During the Vietnam War, the US used bombs, which it called “Lazy Dog”. These were simple solid steel pieces, less than 2 inches long, fitted with wings. These “bombs” had no explosives and were simply dropped from hundreds of aircraft flying over Vietnam.

Sloth Dog projectiles (also called “kinetic bombardments”) could reach speeds of up to 800 kilometers per hour when falling to the ground and penetrate 23 centimeters of concrete after falling from a short height of 900 meters.

“Lazy Dog” bullets

These weapons had the same basis as firing a bullet at a target, except that, unlike bullets, they gain speed and energy on impact instead of losing speed during movement. With these weapons, a large forest area was literally showered with bullets at high speeds, as if shot with a shotgun.

This is how Project Thor came to be

Thor, which started to be discussed during the Cold War, is based on using a large bullet dropped from orbit, a few thousand kilometers above the Earth, instead of hundreds of small bullets from a few hundred meters. Also known as “rods from God,” the idea uses a bundle of tungsten rods the size of a telephone pole (about 6 meters long, 30 centimeters in diameter) dropped from orbit and reaching speeds up to 10 times the speed of sound.
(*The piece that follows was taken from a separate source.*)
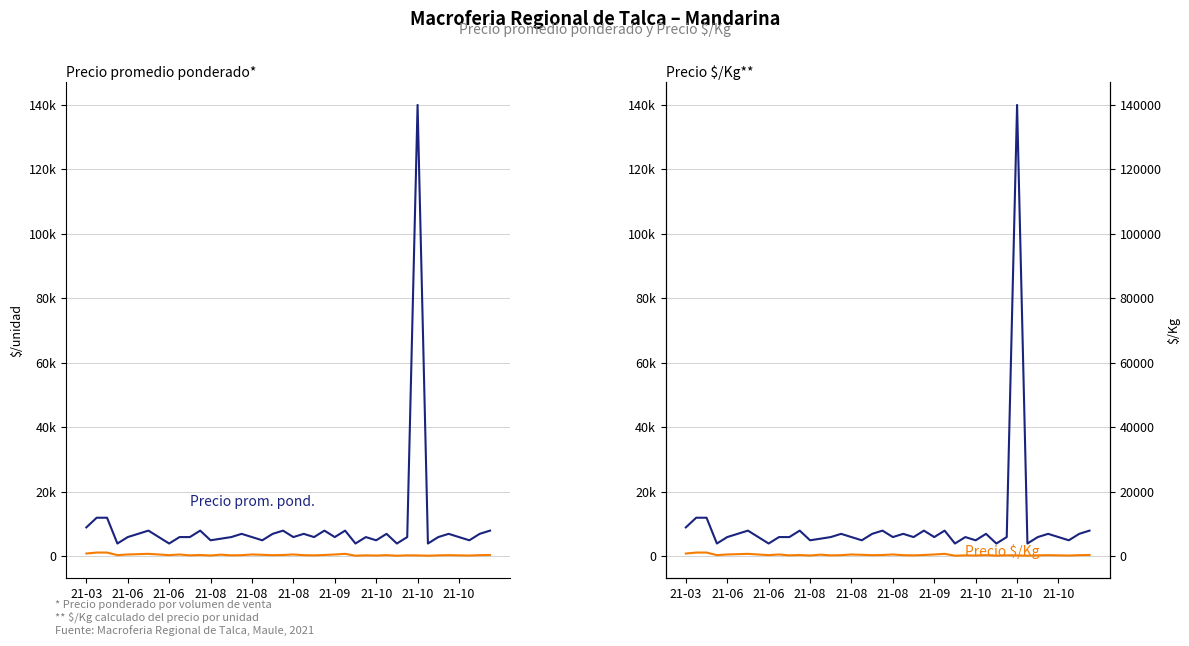

What are all the series names shown in the legend?

Precio prom. pond., Precio $/Kg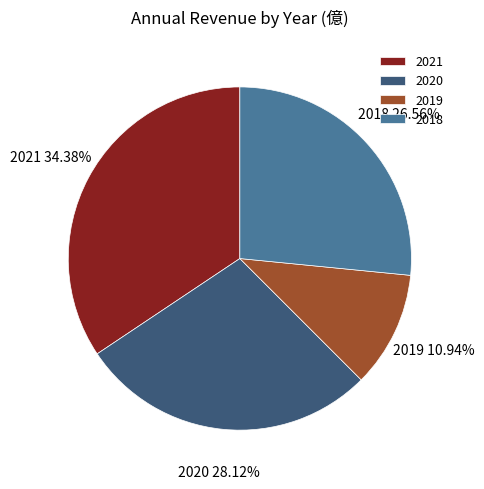

To the nearest percent, what portion does 2021 represent?

34%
According to the plan, the rod itself would have the power to penetrate tens of meters into the Earth, potentially destroying fortified bunkers or hidden underground spaces. What’s more, when the rod struck, it would create an explosion the size of a ground penetrating nuclear weapon, while not causing nuclear fallout.

Such a weapon would be able to destroy a target in just 15 minutes of warning time.

But at the time, sending any object into space could cost over $20,000 per kilogram. Due to the enormous weight of the tungsten rods, sending even just one of these rods into space would be enormously expensive. The cost of $230 million per stick was unthinkable during the Cold War, and the Thor project remained a project.

Could things change today?

The Bush administration considered reconsidering the idea of ​​hitting underground nuclear facilities in hostile countries in the years after the September 11 attacks. Interestingly, in 1962, when it was first released, a single Minuteman III ICBM cost $7 million (equivalent to $57 million when adjusted for inflation).

One of the problems with nuclear weapons is that they are not designed to penetrate deep below the surface. In addition, the fallout of a nuclear weapon can devastate potentially friendly areas in the surrounding area. Hypersonic weapons like Project Thor, on the other hand, may seem simple in theory, but with their enormous power, they could be the future of global warfare.